High FCF/Net Profit Yield - Free cash flow is basically the amount of cash a company get after deducting all working capital needs as well as capital expenditure. It is a important factor to look out for as cash and not profit is what that keeps a company going. FCF represents the amount of cash a company has to invest, payout as dividend, pay debt or to add on to its cash holding after it has used up whatever is necessary to keep the business ongoing. FCF/Net Profit represents the amount of FCF that a company can generate from its net profit. These are often idle cash that can be used to grow the company or the shareholder's wealth. A company with very low FCF/Net Profit will find it hard to invest or to payout dividend
Dividend Yield - this is basically the amount of cash that the company returns to shareholder annually as a percentage of the price the stock is purchased. While I am not always looking for very high dividend yield of more than 6%, I find it more comfortable to purchase stocks that offer a decent dividend yield of around 4-5%. I viewed dividend as a form of margin of safety should the business not grow in the way that I have thought it will be. Dividend also provides important cash flow for your personal finance especially since undervalued stocks can usually stay undervalued for long. One reason why I am not preferring a company with dividend yield of more than 6% is that such company will not be able to grow their business much as equity injection is lower. However, there's company that recognises that they will not be able to grow their business much and choose a close to 100% dividend payout. These will be the kind of stocks that you should be going for if the main goal of your portfolio is to earn steady dividend.

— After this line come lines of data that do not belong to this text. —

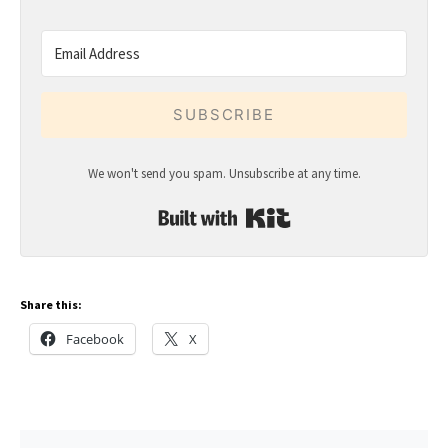
SUBSCRIBE
We won't send you spam. Unsubscribe at any time.
Built with Kit
Share this:
Facebook
X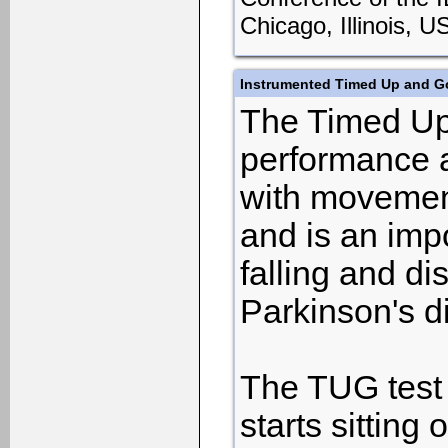
Chicago, Illinois, 
Instrumented Timed Up and Go
The Timed Up 
performance a
with movement 
and is an impo
falling and d
Parkinson's d
The TUG test 
starts sitting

One last part to add, many of these factors are in fact inter-linked together. A company with sustainable competitive advantage will in most cases has high ROE figures. High ROE can be sustained easier by a company with a high dividend payout ratio. FCF/Net Profit Yield will determine the dividend payout ratio that shareholders get. A company with strong business model can afford to take on a more debt-fuelled balance sheet, though in most cases the company will have a clean balance sheet as its high ROE is sufficient to grow the business. With a recurring and predictable revenue base, a company will also be more willing to pay higher dividend to its shareholders. Therefore, when you find a company that shows a few of these symptoms, it is good to dig out more about it as you will be likely in for pleasant surprise.